Shares of for-profit educational services outfits Corinthian Colleges (COCO), ITT Educational (ESI), Strayer Education (STRA), and the Washington Post (WPO), owner of Kaplan, traded sharply lower following a report issued by the U.S. Department of Education. Investors were apparently concerned that the government may soon make it harder for students to get federal financial aid. Currently, participating institutions need to attain a minimum student loan repayment rate of 35% in order to be eligible for continued federal funding, while a school may fully qualify for federal aid by having over 45% of students pay off the principal on loans.

The likelihood of increased regulation out of Washington seems to have gone up following the release of data showing that many graduates of for-profit schools are not repaying their government-backed loans.

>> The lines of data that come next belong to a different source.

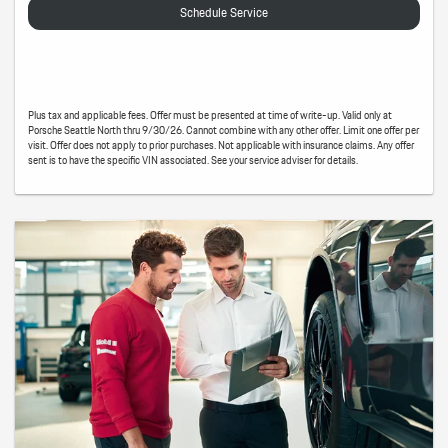
Schedule Service
Plus tax and applicable fees. Offer must be presented at time of write-up. Valid only at
Porsche Seattle North thru 9/30/26. Cannot combine with any other offer. Limit one offer per
visit. Offer does not apply to prior purchases. Not applicable with insurance claims. Any offer
sent is to have the specific VIN associated. See your service adviser for details.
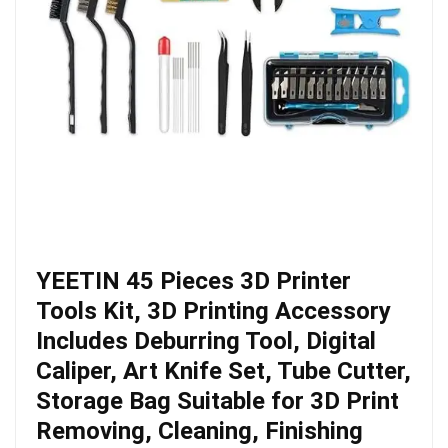
YEETIN 45 Pieces 3D Printer
Tools Kit, 3D Printing Accessory
Includes Deburring Tool, Digital
Caliper, Art Knife Set, Tube Cutter,
Storage Bag Suitable for 3D Print
Removing, Cleaning, Finishing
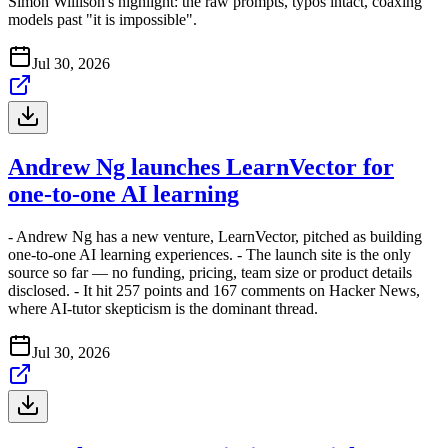
Simon Willison's highlight: the raw prompts, typos intact, coaxing
models past "it is impossible".
Jul 30, 2026
Andrew Ng launches LearnVector for
one-to-one AI learning
- Andrew Ng has a new venture, LearnVector, pitched as building
one-to-one AI learning experiences. - The launch site is the only
source so far — no funding, pricing, team size or product details
disclosed. - It hit 257 points and 167 comments on Hacker News,
where AI-tutor skepticism is the dominant thread.
Jul 30, 2026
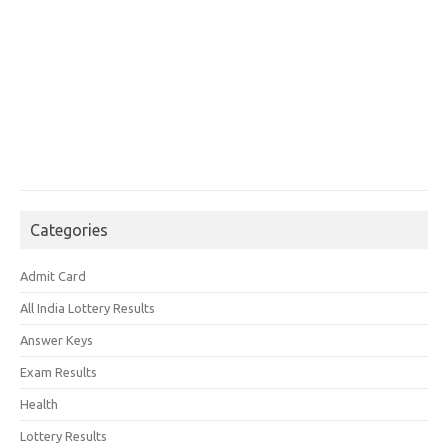
Categories
Admit Card
All India Lottery Results
Answer Keys
Exam Results
Health
Lottery Results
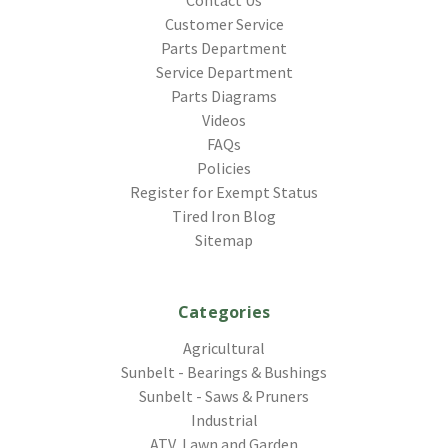
Customer Service
Parts Department
Service Department
Parts Diagrams
Videos
FAQs
Policies
Register for Exempt Status
Tired Iron Blog
Sitemap
Categories
Agricultural
Sunbelt - Bearings & Bushings
Sunbelt - Saws & Pruners
Industrial
ATV, Lawn and Garden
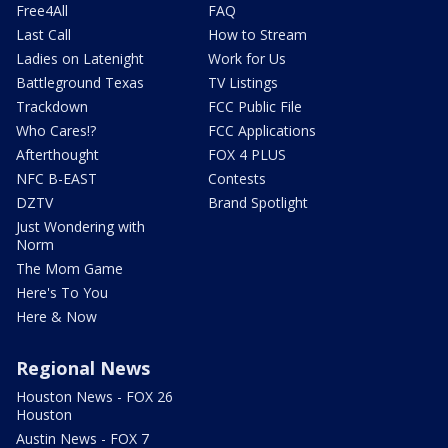
Free4All
FAQ
Last Call
How to Stream
Ladies on Latenight
Work for Us
Battleground Texas
TV Listings
Trackdown
FCC Public File
Who Cares!?
FCC Applications
Afterthought
FOX 4 PLUS
NFC B-EAST
Contests
DZTV
Brand Spotlight
Just Wondering with
Norm
The Mom Game
Here's To You
Here & Now
Regional News
Houston News - FOX 26
Houston
Austin News - FOX 7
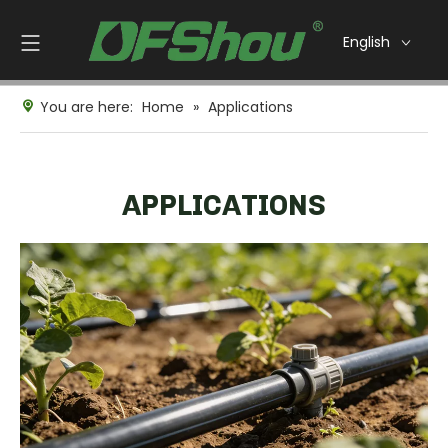
English
You are here:
Home
»
Applications
APPLICATIONS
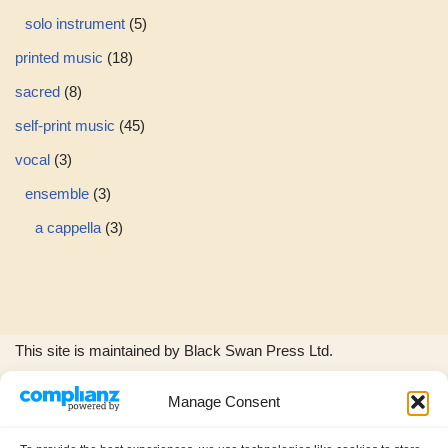
solo instrument
5
printed music
18
sacred
8
self-print music
45
vocal
3
ensemble
3
a cappella
3
This site is maintained by Black Swan Press Ltd.
Manage Consent
The Black Swan Press and Wild Woods Music logos, and all
product images and music excerpts are © copyright Black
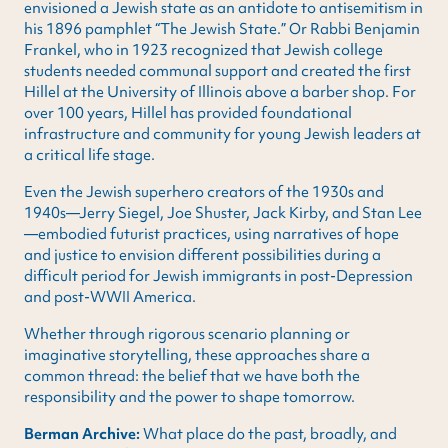
envisioned a Jewish state as an antidote to antisemitism in
his 1896 pamphlet “The Jewish State.” Or Rabbi Benjamin
Frankel, who in 1923 recognized that Jewish college
students needed communal support and created the first
Hillel at the University of Illinois above a barber shop. For
over 100 years, Hillel has provided foundational
infrastructure and community for young Jewish leaders at
a critical life stage.
Even the Jewish superhero creators of the 1930s and
1940s—Jerry Siegel, Joe Shuster, Jack Kirby, and Stan Lee
—embodied futurist practices, using narratives of hope
and justice to envision different possibilities during a
difficult period for Jewish immigrants in post-Depression
and post-WWII America.
Whether through rigorous scenario planning or
imaginative storytelling, these approaches share a
common thread: the belief that we have both the
responsibility and the power to shape tomorrow.
Berman Archive:
What place do the past, broadly, and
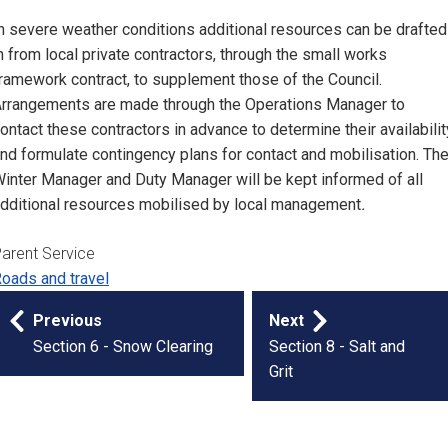
n severe weather conditions additional resources can be drafted
n from local private contractors, through the small works
ramework contract, to supplement those of the Council.
rrangements are made through the Operations Manager to
ontact these contractors in advance to determine their availabilit
nd formulate contingency plans for contact and mobilisation. Th
inter Manager and Duty Manager will be kept informed of all
dditional resources mobilised by local management
.
arent Service
oads and travel
Publication
Previous
Next
navigation
Section 6 - Snow Clearing
Section 8 - Salt and
Grit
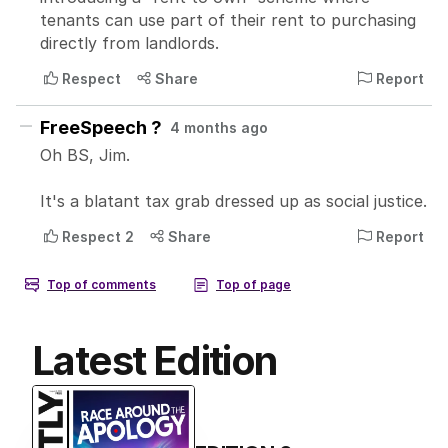
Latest Edition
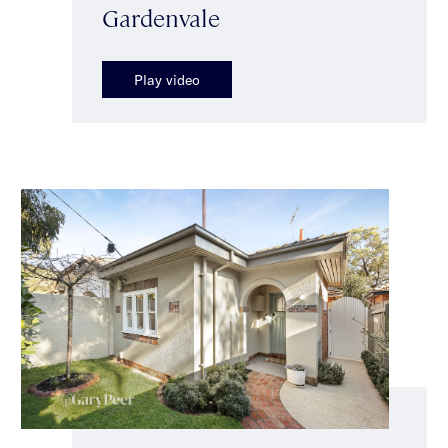
Gardenvale
Play video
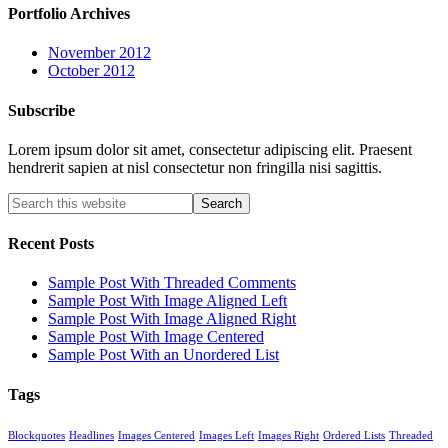
Portfolio Archives
November 2012
October 2012
Subscribe
Lorem ipsum dolor sit amet, consectetur adipiscing elit. Praesent
hendrerit sapien at nisl consectetur non fringilla nisi sagittis.
Recent Posts
Sample Post With Threaded Comments
Sample Post With Image Aligned Left
Sample Post With Image Aligned Right
Sample Post With Image Centered
Sample Post With an Unordered List
Tags
Blockquotes
Headlines
Images Centered
Images Left
Images Right
Ordered Lists
Threaded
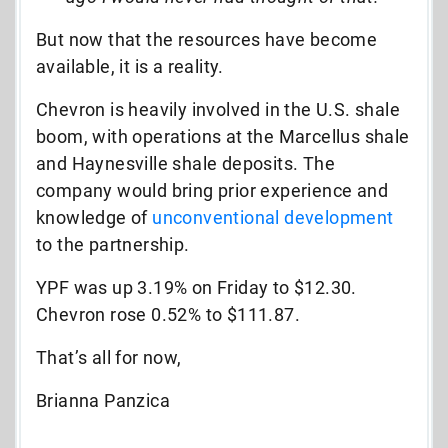
But now that the resources have become
available, it is a reality.
Chevron is heavily involved in the U.S. shale
boom, with operations at the Marcellus shale
and Haynesville shale deposits. The
company would bring prior experience and
knowledge of
unconventional development
to the partnership.
YPF was up 3.19% on Friday to $12.30.
Chevron rose 0.52% to $111.87.
That’s all for now,
Brianna Panzica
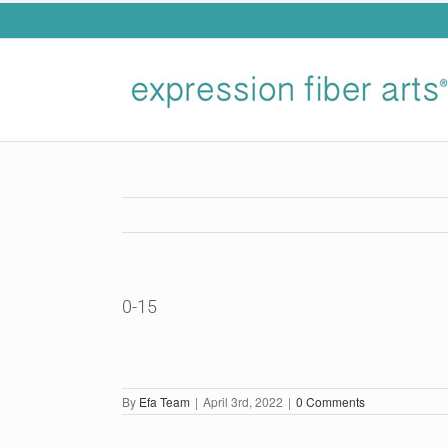
Skip
to
content
0-15
By
Efa Team
|
April 3rd, 2022
|
0 Comments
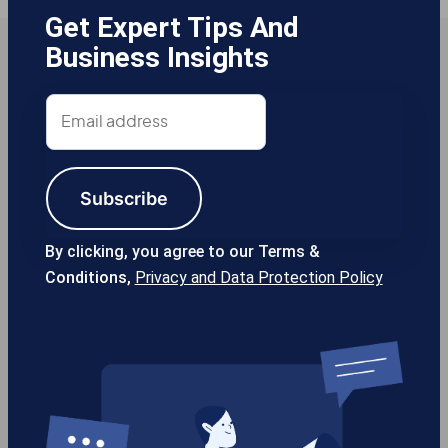
Get Expert Tips And
Business Insights
Email
address
Subscribe
By clicking, you agree to our Terms &
2
Conditions,
Privacy and Data Protection Policy
2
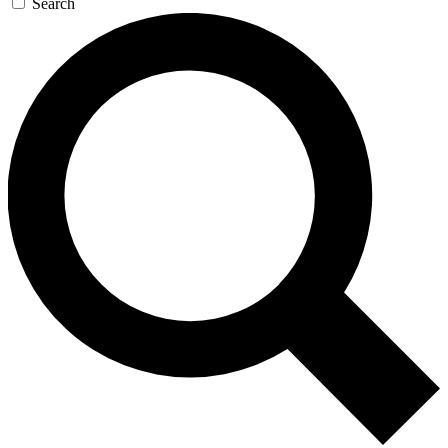
Search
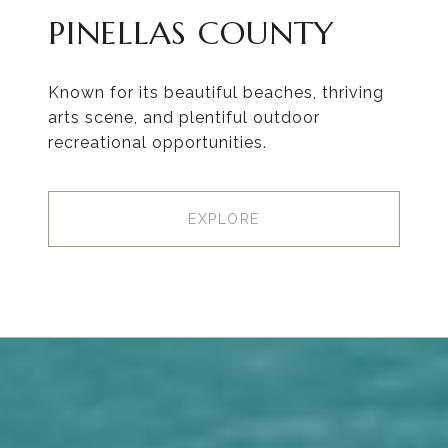
PINELLAS COUNTY
Known for its beautiful beaches, thriving
arts scene, and plentiful outdoor
recreational opportunities.
EXPLORE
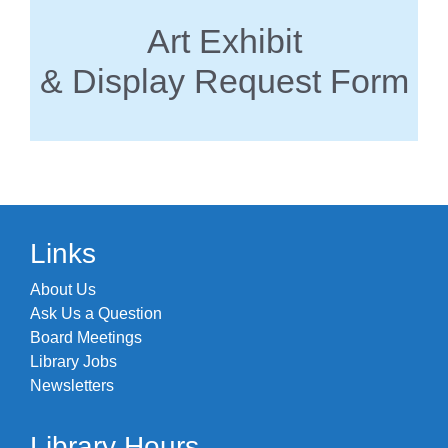
Art Exhibit
& Display Request Form
Links
About Us
Ask Us a Question
Board Meetings
Library Jobs
Newsletters
Library Hours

In fact, the Department of Education’s investigation revealed that Corithian, Strayer, and some Kaplan schools are far below the minimum repayment rates. 

Stricter new loan requirements, expected to be tied to former students' default rates and income levels, would likely force Corinthian, ITT, Strayer, and other industry players to lower tuition or step up costly internal lending practices in order to sustain key enrollment growth. For many, though, revenues are primarily generated from student loans.

However, nothing is definitive yet, as Congress, the U.S. Department of Education, and the Obama Administration are still debating the subject. Investors interested in the Educational Services Industry are advised to watch the for-profit space for further developments.

For now, though, investors do not like what they hear. Indeed, the shares of some of these companies have traded down to 52-week lows in the last few days, as this news has begun to surface.